Test Runs are also available via API:

# Create a test run against up to 50 trace IDs
test_run = client.continuous_evals.create_test_run(
    eval_id="your-eval-id",
    trace_ids=[
        "trace-abc123",
        "trace-def456",
        "trace-ghi789",
    ],
)

# Poll for completion
import time
while test_run.status == "running":
    time.sleep(2)
    test_run = client.continuous_evals.get_test_run(test_run.id)

# Fetch results
results = client.continuous_evals.get_test_run_results(test_run.id)
for result in results:
    print(f"Trace {result.trace_id}: score={result.score}, pass={result.passed}")
    print(f"  Reasoning: {result.reason}")
# Create a test run
curl -X POST https://your-arthur-instance.com/api/v1/continuous_evals/{eval_id}/test_runs \
  -H "Content-Type: application/json" \
  -H "Authorization: Bearer YOUR_API_KEY" \
  -d '{"trace_ids": ["trace-abc123", "trace-def456", "trace-ghi789"]}'

# Fetch results
curl https://your-arthur-instance.com/api/v1/continuous_evals/test_runs/{test_run_id}/results \
  -H "Authorization: Bearer YOUR_API_KEY"

Interpret Results

After evaluations run, scores appear in two places: the Evaluate Results dashboard and the individual trace detail view.

engine_evaluate_results

Dashboard-level metrics

The Evaluate Results view shows aggregate statistics across all evaluated traces:

MetricDescription
Pass ratePercentage of traces that met or exceeded your pass threshold
Average scoreMean score across all evaluated traces in the time window
Score distributionHistogram of scores — useful for spotting bimodal distributions
Fail rate over timeTime-series chart — watch for regressions after deployments

Trace-level detail

Click any trace to see:

  • The rendered judge prompt — exactly what was sent to the judge model
  • The raw judge response — the full JSON including reasoning
  • The extracted score and pass/fail classification
  • The variable values that were substituted (input, output, context)

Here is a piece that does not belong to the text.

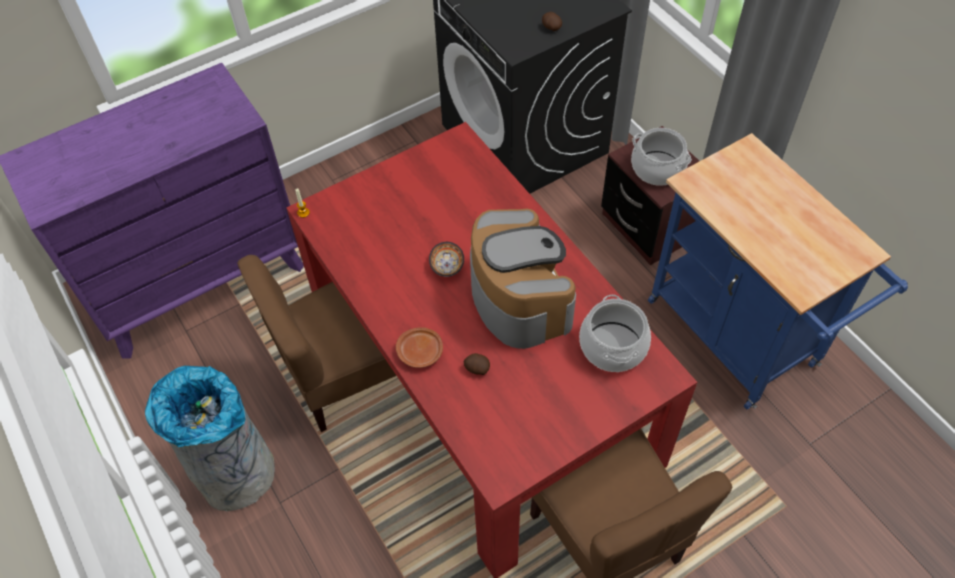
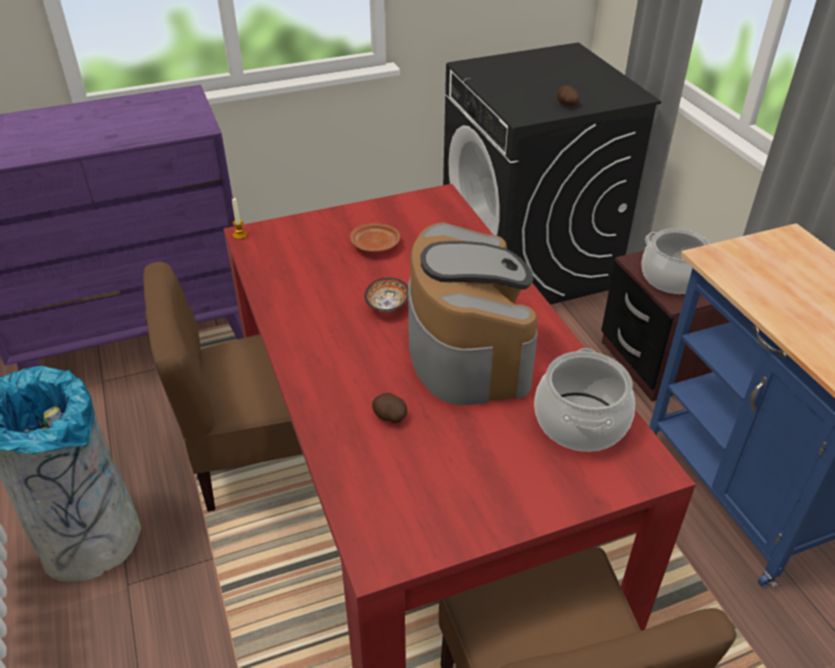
camera: 10 degrees right, 15 degrees down
(420, 352) = (323, 387): brown plate -> brown plate (376, 245)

This trace-level transparency is critical for debugging. If a score looks wrong, the rendered prompt and reasoning tell you exactly why the judge scored it that way — and whether the problem is in your prompt, your Transforms, or your agent's output.

Connecting scores to alerts

If your pass rate drops below a threshold you define, Arthur can fire an alert. Configure this in Alerts → Alert Rules. For example:

  • Alert when 7-day rolling pass rate for "Hallucination Check" drops below 90%
  • Alert when any single trace scores 1 on "Response Relevance"

See the Alert Rules guide for configuration details.


Next Steps

You now have a working LLM evaluator producing scores on your traces. Here's where to go next:

GoalGuide
Understand how variables get into your promptTransforms — map trace span attributes to evaluator variables
Automatically score all production trafficContinuous Evaluations — attach your evaluator to a continuous eval rule
Compare prompt variants using eval scoresExperiments — run A/B tests and use evaluator scores as the comparison metric
Set up alerts on pass rate dropsAlert Rules — configure threshold-based alerts on evaluator metrics
Evaluate retrieval quality in RAG pipelinesRAG Evaluation — run Context Precision, Context Recall, and Answer Correctness evaluators on your retrieval results

Recommended next step: If you're running in production, set up a Continuous Evaluation rule so every trace is scored automatically. If you're still in development, run on-demand evaluations against a representative sample of traces to calibrate your pass threshold before going live.